===== READING TEXT

If you’ve been following the news feed, the first half of 2013 were a series of announcements out of Hainan that should be considered seriously. Alone, these announcements are not convincing until you see how the rest of Asia compares against Hainan. If you’ve had time to digest the recent post Comparing Asia’s Tourism Coastlines you’ll begin to see why there’s a lot more substance behind the words. Its not just what’s being said but also the impact of the large population base and second largest economy focused on a limited tourism coastline.

High Level Announcements

In April 2013 when Chinese President Xi Jinping visited Hainan he said: “Accelerating the development of Hainan as an international tourism island is a key decision made by central authorities . . .”. He further added that Hainan island, “As China’s biggest special economic zone that was approved by China’s top legislature in 1988, the island province enjoys late-comer advantage and has great development potential”. Read more about what President Xi said here about Hainan.

Alongside President Xi’s statement on Hainan Executive Deputy Governor Tan Li of Hainan province also stated that: “In 2009, the island province was put on the list of national strategies for development as an International Tourist Destination. In the past three years, the province has been No 1 in growth of fixed-assets investment, averaging more than 32 percent annually. Much of the investment went to construction of infrastructure – hotels, high-end commercial estates and tourism facilities – all expected to further improve the conditions of its tourism industry.”. Read more about what Deputy Governer Tan to say here.

Chinese Media Support

The tourism media has also followed in line by voting Sanya (Hainan’s main city) the most popular tourist city for 2012.

Domestic Tourism Demand

On the tourism demand side the Chinese island is also the top coastal choice for young Chinese graduates on vacation as well as the 140 million strong post 90s generation. It’s also the country’s most preferred MICE destination.

Significant  Domestic Arrivals

According to the World Travel & Tourism Council report ‘Hainan Tourism Development Potential 2011-2025′ the island had 25 million domestic visitor arrivals in 2010. That’s approximately equivalent to the international arrivals into Malaysia for 2011. Likewise What’s on Sanya reports that from January to July of 2012 there was close to 18 million domestic arrivals.

Planning and Infrastructure

To support the development of the island there have been several planning and infrastructure related news. These include the expansion of the sewage treatment network in Sanya, regulations for coastal development, new planning adopted for the Haipo district in Sanya.

Compare this against Phuket and Bali, the other two large destinations in Southeast Asia, where there has been continued problems with waste water management and very poor land and coastal development controls you get a sense of who is more serious about coastal tourism development.

Development of the Cruise and Yacht Industry

It comes across that there’s also a lot of effort going into the development of the cruise and yacht industry. Some recent news:

Parallels with USA-Hawaii

The development of Hawaii is undoubtedly linked to the USA. As China further develops as an economic power will we see parallels between China-Hainan and USA-Hawaii? In other words will Hainan gain even more prominence as a domestic and international destination? The land mass of Hainan at 34,000 square kilometers is not too different from the Hawaiian islands at 28,000 square kilometers. Phuket and Bali are small in comparison. For a country with over a billion population I won’t be surprised that Hainan can turn into a massive destination.

==========
===== DATA BLOCK

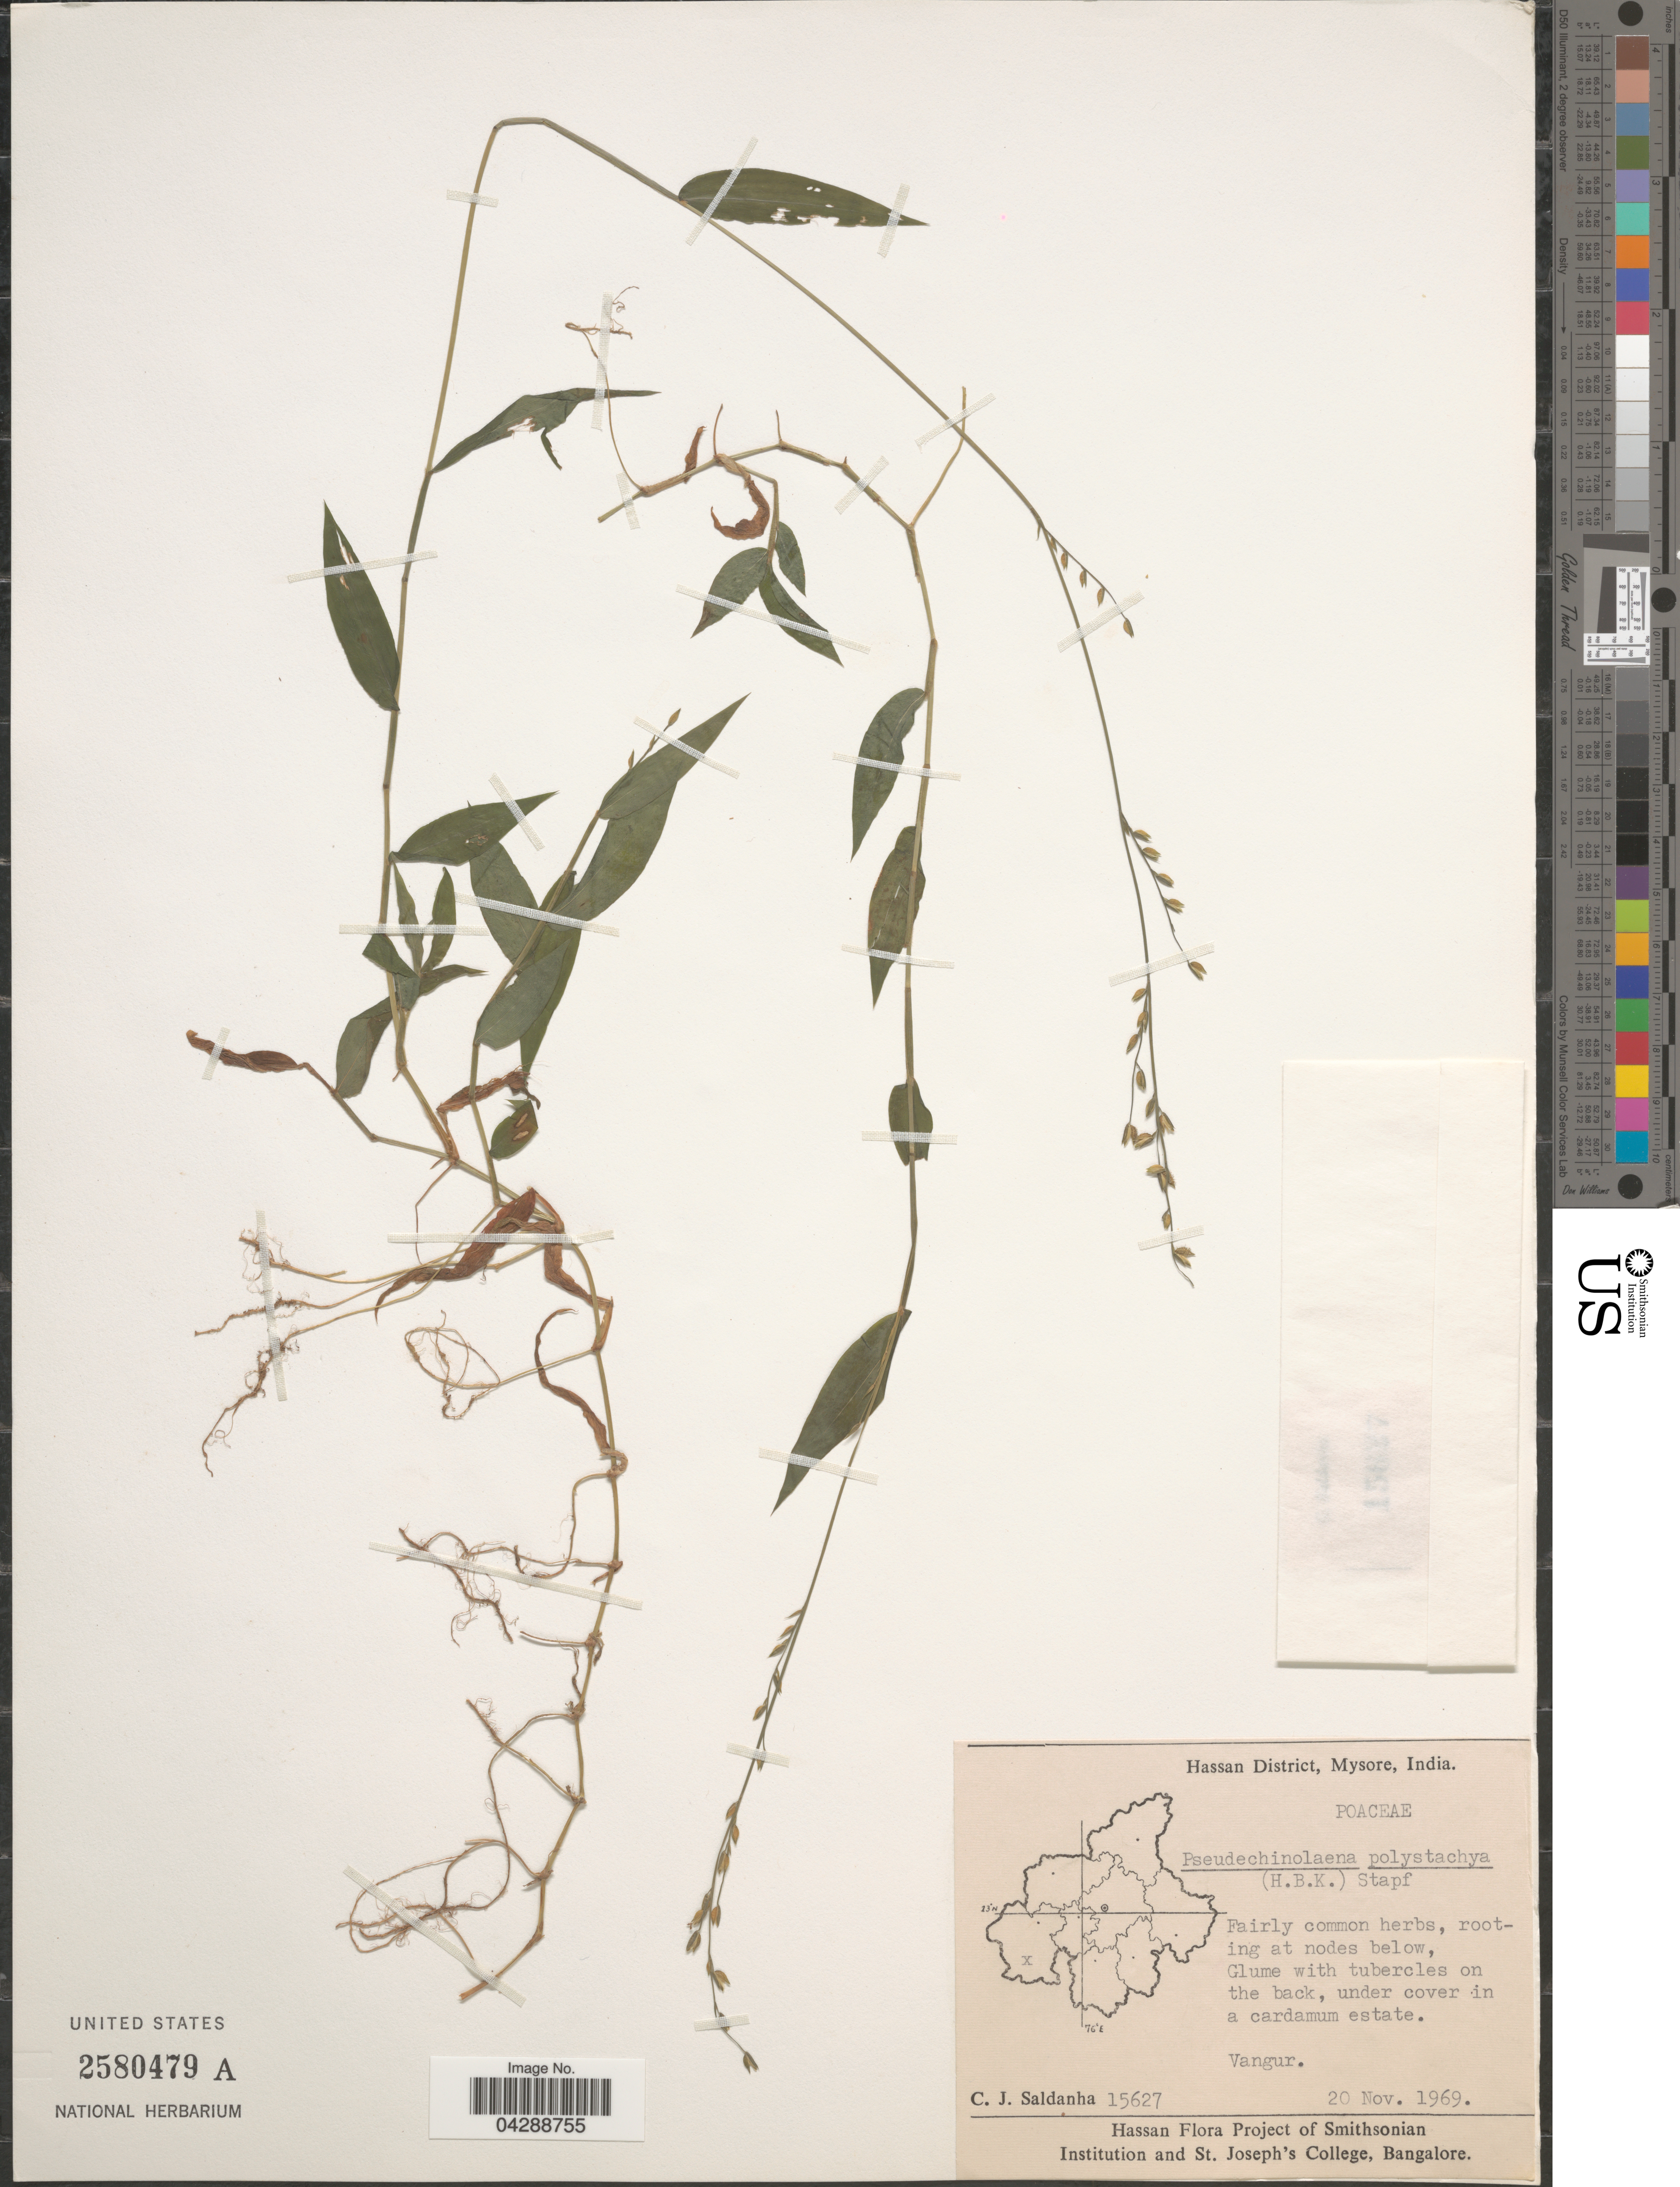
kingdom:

==========

(STATED GOAL A):
According to the Hainan tourism article, how many domestic visitor arrivals did Hainan record in 2010?
(STATED GOAL B):
List every section heading that appears in the Hainan tourism article.

(TASK RESPONSE A):
25 million

(TASK RESPONSE B):
High Level Announcements
Chinese Media Support
Domestic Tourism Demand
Significant Domestic Arrivals
Planning and Infrastructure
Development of the Cruise and Yacht Industry
Parallels with USA-Hawaii